Because AI can go wrong in costly ways. The RBI Model Risk Management guidance is meant to reduce real dangers such as:

  • AI giving wrong or made-up answers (hallucinations)
  • Systems taking actions on their own without control
  • Biased or unfair decisions against certain customers
  • Hackers tricking the AI with clever inputs
  • Risks coming in through third-party AI vendors
  • Big operational breakdowns when an AI system fails at scale

One Important Point: You Can’t Blame the Vendor

Many NBFCs and small banks buy AI tools from outside companies. The draft is very clear here — outsourcing the model does not outsource the responsibility. If a bought-in AI tool makes a wrong or unfair decision, the regulated entity is still fully answerable to the RBI.

So before you sign up with any AI vendor, you must check and control what they are doing on your behalf.

What Should NBFCs and Small Banks Do Now?

The era of “deploy first, govern later” is ending. Smart, smaller players should not wait for the rule to become final. A few practical first steps:

  • Start listing every model and AI tool you already use today
  • Bring the topic to your Board and senior management
  • Check which of your models are high-risk and need urgent attention
  • Review your AI vendors and the contracts you have with them
  • Send your feedback to the RBI before the 24 July 2026 deadline

Final Thoughts

The RBI Model Risk Management guidance is a big shift. It tells every NBFC, payment bank, and small finance bank that AI resilience is now a boardroom responsibility, not just an IT task.

In the coming years, the winners will not be the ones who use AI the fastest. They will be the ones who can secure it, govern it, and recover smoothly when something goes wrong. For smaller institutions, getting ahead of this now is a real chance to build trust and stay one step ahead.

FAQ

Q1. When was the RBI Model Risk Management guidance released? It was released as a draft for public feedback on 24 June 2026.
Q2. What is the deadline to send feedback? Stakeholders can submit their comments to the RBI until 24 July 2026.
Q3. Does it apply to NBFCs and small finance banks?

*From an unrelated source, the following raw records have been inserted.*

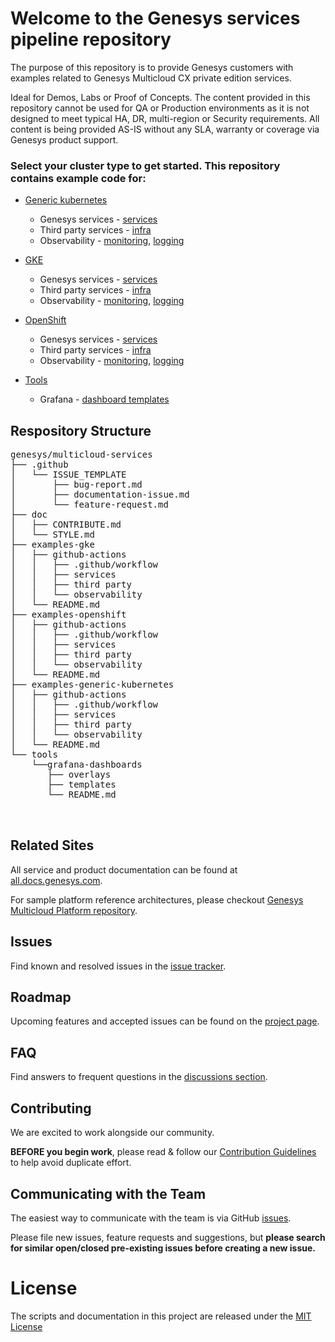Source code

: # Welcome to the Genesys services pipeline repository

The purpose of this repository is to provide Genesys customers with examples related to Genesys Multicloud CX private edition services.  

Ideal for Demos, Labs or Proof of Concepts. The content provided in this repository cannot be used for QA or Production environments as it is not designed to meet typical HA, DR, multi-region or Security requirements. All content is being provided AS-IS without any SLA, warranty or coverage via Genesys product support.

### Select your cluster type to get started. This repository contains example code for:

* [Generic kubernetes](/examples-generic-kubernetes)
    * Genesys services - [services](/examples-generic-kubernetes/github-actions)
    * Third party services - [infra](/examples-generic-kubernetes/github-actions/infra)
    * Observability - [monitoring](/examples-generic-kubernetes/github-actions/monitoring), [logging](/examples-generic-kubernetes/github-actions/logging)

* [GKE](/examples-gke)
    * Genesys services - [services](/examples-gke/github-actions)
    * Third party services - [infra](/examples-gke/github-actions/infra)
    * Observability - [monitoring](/examples-gke/github-actions/monitoring), [logging](/examples-gke/github-actions/logging)

* [OpenShift](/examples-openshift)
    * Genesys services - [services](/examples-openshift/github-actions) 
    * Third party services - [infra](/examples-openshift/github-actions/infra)
    * Observability - [monitoring](/examples-openshift/github-actions/monitoring), [logging](/examples-openshift/github-actions/logging)
 
* [Tools](/tools)
  * Grafana - [dashboard templates](/tools/grafana-dashboards)

## Respository Structure
<pre>
genesys/multicloud-services
├── .github
│   └── ISSUE_TEMPLATE
│       ├── bug-report.md
│       ├── documentation-issue.md
│       └── feature-request.md
├── doc
│   ├── CONTRIBUTE.md
│   └── STYLE.md
├── examples-gke
│   ├── github-actions
│   │   ├── .github/workflow
│   │   ├── services
│   │   ├── third party
│   │   └── observability
│   └── README.md
├── examples-openshift
│   ├── github-actions
│   │   ├── .github/workflow
│   │   ├── services
│   │   ├── third party
│   │   └── observability
│   └── README.md
├── examples-generic-kubernetes
│   ├── github-actions
│   │   ├── .github/workflow
│   │   ├── services
│   │   ├── third party
│   │   └── observability
│   └── README.md
└── tools
    └──grafana-dashboards
       ├── overlays
       ├── templates
       └── README.md


</pre>

## Related Sites
All service and product documentation can be found at [all.docs.genesys.com](https://all.docs.genesys.com). 

For sample platform reference architectures, please checkout [Genesys Multicloud Platform repository](https://github.com/genesysengage/multicloud-platform).

## Issues

Find known and resolved issues in the [issue tracker](https://github.com/genesysengage/multicloud-services/issues).

## Roadmap

Upcoming features and accepted issues can be found on the [project page](https://github.com/genesysengage/multicloud-services/projects).

## FAQ
Find answers to frequent questions in the [discussions section](https://github.com/genesysengage/multicloud-services/discussions). 

## Contributing

We are excited to work alongside our community. 

**BEFORE you begin work**, please read & follow our [Contribution Guidelines](/doc/CONTRIBUTE.md) to help avoid duplicate effort.

## Communicating with the Team

The easiest way to communicate with the team is via GitHub [issues](https://github.com/genesysengage/multicloud-services/issues/new/choose).

Please file new issues, feature requests and suggestions, but **please search for similar open/closed pre-existing issues before creating a new issue.**

# License

The scripts and documentation in this project are released under the [MIT License](LICENSE)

Yes. It covers NBFCs, payment banks, small finance banks, housing finance companies, co-operative banks, and other regulated entities.
Q4. Is only AI covered, or simple tools too? Any system that takes inputs, applies logic, and produces an output affecting business decisions is a “model” — even a spreadsheet can count.
Q5. If we buy AI from a vendor, are we still responsible? Yes. Outsourcing a model does not transfer accountability. The regulated entity remains fully answerable to the RBI.
Q6. What is a “kill switch”? It is a control that lets you quickly stop, pause, or override an AI model if it starts behaving in a harmful or unexpected way.